Sun, 23 Sep 2007

A web of indifferent watching devices

Last April I discovered the manifesto for CCTV filmmakers, a proposal for a creative use of the Data Protection Act. I still haven't seen the movie Faceless. The DVD is not yet available but an excerpt and the trailer are on YouTube. Manu Luksch and Mukul Patel, the filmmakers, published their first-hand experience of the Data Protection Act in a very interesting essay titled Faceless: chasing the data shadow. This short essay (11 pages) runs through the many different types of replies they received to their subject access requests made under the Data Protection Act. It explains the general confusion of many data controllers, how so many CCTV systems are not functional and why the process of obtaining images became much more difficult from 2004.

Faceless

Sound editor Walter Murch, in an interview published on BldBlog briefly mentions a different work also done one the principle of the manifesto for CCTV filmmakers:
Murch: Well, there was a short film made a few years ago where the filmmaker had worked out the location of all the surveillance cameras along a cross-section of London, and how many of those cameras were operated by the municipal authorities. If the cameras were operated by the city, then he could get access to the footage. So he mapped out a pedestrian trip for himself across town knowing that, at every moment he would be on CCTV: as soon as he was out of range of one camera, he would come into focus on another. So he walked the walk, wrote to all the relevant authorities, got the footage, and then edited it all together into a continuous narrative. It’s very amusing in a dystopian, Warholian kind of way. You only “get” the joke after a few minutes of watching.

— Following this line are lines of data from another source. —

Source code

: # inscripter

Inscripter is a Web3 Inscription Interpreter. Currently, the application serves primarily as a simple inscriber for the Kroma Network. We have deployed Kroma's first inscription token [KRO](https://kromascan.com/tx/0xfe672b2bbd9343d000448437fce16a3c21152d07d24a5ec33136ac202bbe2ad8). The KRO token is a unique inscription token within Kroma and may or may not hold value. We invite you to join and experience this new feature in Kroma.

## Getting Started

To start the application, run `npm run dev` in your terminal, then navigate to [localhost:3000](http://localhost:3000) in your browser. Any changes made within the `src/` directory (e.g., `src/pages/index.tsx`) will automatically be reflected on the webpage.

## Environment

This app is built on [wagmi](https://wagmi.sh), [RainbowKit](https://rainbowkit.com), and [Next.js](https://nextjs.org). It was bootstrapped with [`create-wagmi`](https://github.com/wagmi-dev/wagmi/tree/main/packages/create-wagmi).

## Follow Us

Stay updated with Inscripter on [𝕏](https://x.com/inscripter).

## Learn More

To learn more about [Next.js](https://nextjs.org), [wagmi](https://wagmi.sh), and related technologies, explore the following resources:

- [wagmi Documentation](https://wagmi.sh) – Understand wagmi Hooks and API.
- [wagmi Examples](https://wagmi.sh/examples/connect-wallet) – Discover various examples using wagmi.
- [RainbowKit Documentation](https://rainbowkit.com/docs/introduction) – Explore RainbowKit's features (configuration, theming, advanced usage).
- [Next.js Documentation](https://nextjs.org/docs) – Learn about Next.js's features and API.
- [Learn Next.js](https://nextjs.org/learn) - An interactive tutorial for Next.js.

But George Lucas’s THX-1138 was kind of like that, except it was made in 1971. Much of the action takes place on video surveillance cameras. In fact, the job of the girl in the film is to monitor banks of surveillance cameras. She eventually gets fed up, stops taking her Prozac, or whatever, and tries to escape this completely video-monitored world – which, it turns out, is completely underground because of some disaster that had happened on the surface many years earlier.
As for the efficacy of cameras making us more secure, This is London just reminded us that ‘a comparison of the number of cameras in each London borough with the proportion of crimes solved there found that police are no more likely to catch offenders in areas with hundreds of cameras than in those with hardly any.’

In Faceless: chasing the data shadow, the authors include a quote from Ian Sinclair's Lights out of for the territory that neatly sums up the situation with CCTVs:
Vague spectres of menace caught on time-coded surveillance cameras justify an entire network of peeping vulture lenses. A web of indifferent watching devices, sweeping every street, every building, to eliminate the possibility of a past tense, the freedom to forget. There can be no highlights, no special moments: a discreet tyranny of “now” has been established. “Real time” in its most pedantic form.